Dataset versioning
Cognify's dataset versioning captures a cryptographic snapshot of every dataset at the exact moment it's used in training. This section explains how that works and how to configure it for your use case.
How versioning works
When you call cognify.dataset(), Cognify:
- Reads metadata about the dataset (record count, schema, source URI)
- Computes a SHA-256 hash of the content using a chunked Merkle tree
- Creates an immutable version record in your workspace with a timestamp
- Links that version record to the current training run
The dataset bytes themselves are never uploaded to Cognify.
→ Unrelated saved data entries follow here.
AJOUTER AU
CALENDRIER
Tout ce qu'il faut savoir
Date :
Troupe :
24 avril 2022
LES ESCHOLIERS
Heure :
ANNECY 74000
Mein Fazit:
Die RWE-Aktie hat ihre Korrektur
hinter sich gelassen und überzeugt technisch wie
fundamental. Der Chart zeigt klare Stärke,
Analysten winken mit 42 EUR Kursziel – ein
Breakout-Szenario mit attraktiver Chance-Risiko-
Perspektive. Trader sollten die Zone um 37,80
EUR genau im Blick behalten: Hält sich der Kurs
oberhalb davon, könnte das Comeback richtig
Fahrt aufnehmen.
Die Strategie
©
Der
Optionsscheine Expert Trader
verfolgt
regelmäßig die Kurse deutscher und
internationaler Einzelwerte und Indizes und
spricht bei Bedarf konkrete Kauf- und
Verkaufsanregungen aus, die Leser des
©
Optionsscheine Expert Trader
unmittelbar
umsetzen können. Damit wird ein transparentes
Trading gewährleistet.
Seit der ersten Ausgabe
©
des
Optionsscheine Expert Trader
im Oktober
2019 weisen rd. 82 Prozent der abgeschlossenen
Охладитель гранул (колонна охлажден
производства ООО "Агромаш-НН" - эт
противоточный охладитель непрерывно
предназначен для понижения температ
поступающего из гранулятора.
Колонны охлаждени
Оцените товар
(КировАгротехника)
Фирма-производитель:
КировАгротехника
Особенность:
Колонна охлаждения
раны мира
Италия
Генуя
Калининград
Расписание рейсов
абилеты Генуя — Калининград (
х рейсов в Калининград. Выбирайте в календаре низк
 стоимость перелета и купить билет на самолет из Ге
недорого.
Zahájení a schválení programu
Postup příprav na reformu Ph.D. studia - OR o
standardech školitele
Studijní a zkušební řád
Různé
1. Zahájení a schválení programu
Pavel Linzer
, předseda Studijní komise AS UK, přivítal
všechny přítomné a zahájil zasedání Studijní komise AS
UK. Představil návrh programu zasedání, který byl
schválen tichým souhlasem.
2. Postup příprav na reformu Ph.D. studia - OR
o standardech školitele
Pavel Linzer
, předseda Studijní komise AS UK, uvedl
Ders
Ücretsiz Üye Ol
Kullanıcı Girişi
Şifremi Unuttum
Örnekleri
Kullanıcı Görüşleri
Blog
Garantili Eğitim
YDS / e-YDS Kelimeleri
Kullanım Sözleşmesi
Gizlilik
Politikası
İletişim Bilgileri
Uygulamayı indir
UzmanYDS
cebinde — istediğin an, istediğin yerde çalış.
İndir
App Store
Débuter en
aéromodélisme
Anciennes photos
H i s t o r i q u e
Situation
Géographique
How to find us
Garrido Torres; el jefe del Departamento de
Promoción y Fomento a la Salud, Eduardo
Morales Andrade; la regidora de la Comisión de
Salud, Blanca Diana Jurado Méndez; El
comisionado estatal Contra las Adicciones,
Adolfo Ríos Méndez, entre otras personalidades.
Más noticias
Only the hash, metadata, and lineage link are stored.
Automatic vs manual snapshot triggers
Automatic: When using framework integrations (Hugging Face Trainer, PyTorch DataLoader hooks), Cognify intercepts dataset reads and creates a version automatically before training starts.
Manual: Call cognify.dataset() explicitly for datasets loaded outside supported frameworks.
Hash algorithm (SHA-256 + Merkle tree)
Cognify uses a deterministic chunked Merkle tree construction:
- Dataset is split into 64 MB chunks
- Each chunk gets a SHA-256 leaf hash
- The tree is built bottom-up; the root hash is the version identifier
- For tabular data (CSV, Parquet, Arrow), rows are sorted by a stable key before hashing to ensure determinism across distributed reads
This means two identically-ordered datasets with identical content produce identical hashes, even if loaded from different storage backends.
Version diffing
When two versions of a named dataset exist in a workspace, Cognify computes a structural diff:
- Record count delta (added/removed)
- Schema changes (column additions/removals, type changes)
- Hash comparison (identical content = zero diff)
Diffs are visible in the dashboard and included in audit packages as a data provenance report section.
Retention and archival policies
Configure retention per workspace or per dataset:
| Industry | Recommended retention | Cognify default |
|---|---|---|
| Healthcare AI (FDA guidance) | 7 years | 7 years on Enterprise |
| Financial services (SR 11-7) | 3–5 years | 5 years on Enterprise |
| Insurance | 3 years minimum | 3 years on Growth/Enterprise |
| Standard (Starter/Growth) | — | 2 years |
Version records are never permanently deleted during the retention period — only archived to cold storage after 90 days of inactivity.